TEXT SECTION:
Phoenix's 2006 incarnation sounded like a band of OCD neat-freaks fighting to overcome their phobias, as they pushed themselves to incorporate a measured amount of sloppiness into their squeaky-clean sound, "Long Distance Call" was the closest they came to having a breakthrough. At first cautiously dipping their toes into Strokes-lite slacker jangle, then quickly retreating to safely airtight drums and shimmery keyboards, Phoenix forced these two oppositional elements to coexist in the choruses. You can hear a combination of fear and thrills in the way Thomas Mars' loses his icy cool demeanor, the mocking chortles of his verses replaced by fevered "OH!"s. --Rob Mitchum


22: Luomo
"Really Don't Mind (Radio Edit)"
[Huume]

MP3: Luomo: "Really Don't Mind (Radio Edit)"

With The Present Lover, Luomo conjured visions of voluptuous German house music soundtracking the latest in glittering chart pop (paging Kylie). But his new album, Paper Tigers, mostly dodged the issue, with the exception of "Really Don't Mind", perhaps the Finnish techno producer's most focused pop track yet. In its truncated radio version, the song encapsulates the artist's considerable arsenal of tricks in under four minutes: Swishing snares, dub echoes, and springloaded, fractured drums are present and correct, of course, but all ears are trained to the melancholy bass riffs, the achingly emotional clusters of synth chords, and the sweet but deliciously conflicted vocals ("You make me do wrong/ But I do what feels right"). Pushed forward by restless, senseless desire, "Really Don't Mind" spirals in on itself, culminating in a perfect tremor of lust that's as good as anything in "Can't Get You Out of My Head". --Tim Finney


21: The Pipettes
"Pull Shapes"
[Memphis Industries]

Happy, innocent songs about dancing are few and far between these days; happy, innocent songs about dancing that aren't annoying are even rarer. "Pull Shapes" begs to be replayed not just for pure enjoyment, but to discover all the little quirks that punch heart-shaped holes in the song's shiny girl-group façade. Quirks like the usages of "rock'n'roll" and "hip-hop" as verbs, the faint crowd noise at the end, the half-time record skip after "I like to hip-hop." And, of course, the hint of a feminist agenda behind the song's premise: a girl asking a "pretty boy" to dance. Because the personal is always political, and a dance is always more than just a dance-- even if you just wanna move-- you don't care what the song's about. --Amy Phillips

20: Clipse [ft. Pharrell]
"Mr. Me Too"

THE INPUT:
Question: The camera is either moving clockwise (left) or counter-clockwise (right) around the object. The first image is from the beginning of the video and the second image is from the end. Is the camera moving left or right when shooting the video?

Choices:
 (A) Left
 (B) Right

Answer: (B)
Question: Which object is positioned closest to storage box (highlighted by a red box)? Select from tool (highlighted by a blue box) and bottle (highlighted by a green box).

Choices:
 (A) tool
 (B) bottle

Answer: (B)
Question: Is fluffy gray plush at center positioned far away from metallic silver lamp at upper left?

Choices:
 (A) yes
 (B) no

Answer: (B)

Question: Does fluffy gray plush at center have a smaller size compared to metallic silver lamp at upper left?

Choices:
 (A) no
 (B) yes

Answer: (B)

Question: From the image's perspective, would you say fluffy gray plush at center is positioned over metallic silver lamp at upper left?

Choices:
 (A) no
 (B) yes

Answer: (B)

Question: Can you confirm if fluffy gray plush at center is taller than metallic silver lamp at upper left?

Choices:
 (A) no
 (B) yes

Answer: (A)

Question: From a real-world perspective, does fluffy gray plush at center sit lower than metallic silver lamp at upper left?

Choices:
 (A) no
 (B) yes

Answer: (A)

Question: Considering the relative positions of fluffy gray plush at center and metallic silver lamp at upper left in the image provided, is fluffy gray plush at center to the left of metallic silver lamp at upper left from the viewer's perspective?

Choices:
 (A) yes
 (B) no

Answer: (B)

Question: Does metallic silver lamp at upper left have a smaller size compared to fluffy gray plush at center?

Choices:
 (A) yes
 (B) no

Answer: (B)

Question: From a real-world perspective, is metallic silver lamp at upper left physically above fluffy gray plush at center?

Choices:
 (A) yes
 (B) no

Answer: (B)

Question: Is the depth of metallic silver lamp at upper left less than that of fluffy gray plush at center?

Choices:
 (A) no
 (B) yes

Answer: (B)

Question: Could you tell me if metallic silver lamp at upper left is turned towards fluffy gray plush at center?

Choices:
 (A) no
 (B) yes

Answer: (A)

EXERCISES TO COMPLETE:
a – In the song reviews, what is the title of Luomo's new album?
b – Reproduce the records verbatim, from the line holding "Question: Considering the" through the last line of the records, both included.
The song reviews and the records have nothing to do with each other.

RESPONSES FOR EACH TASK:
a – Paper Tigers

b –
Question: Considering the relative positions of fluffy gray plush at center and metallic silver lamp at upper left in the image provided, is fluffy gray plush at center to the left of metallic silver lamp at upper left from the viewer's perspective?

Choices:
 (A) yes
 (B) no

Answer: (B)

Question: Does metallic silver lamp at upper left have a smaller size compared to fluffy gray plush at center?

Choices:
 (A) yes
 (B) no

Answer: (B)

Question: From a real-world perspective, is metallic silver lamp at upper left physically above fluffy gray plush at center?

Choices:
 (A) yes
 (B) no

Answer: (B)

Question: Is the depth of metallic silver lamp at upper left less than that of fluffy gray plush at center?

Choices:
 (A) no
 (B) yes

Answer: (B)

Question: Could you tell me if metallic silver lamp at upper left is turned towards fluffy gray plush at center?

Choices:
 (A) no
 (B) yes

Answer: (A)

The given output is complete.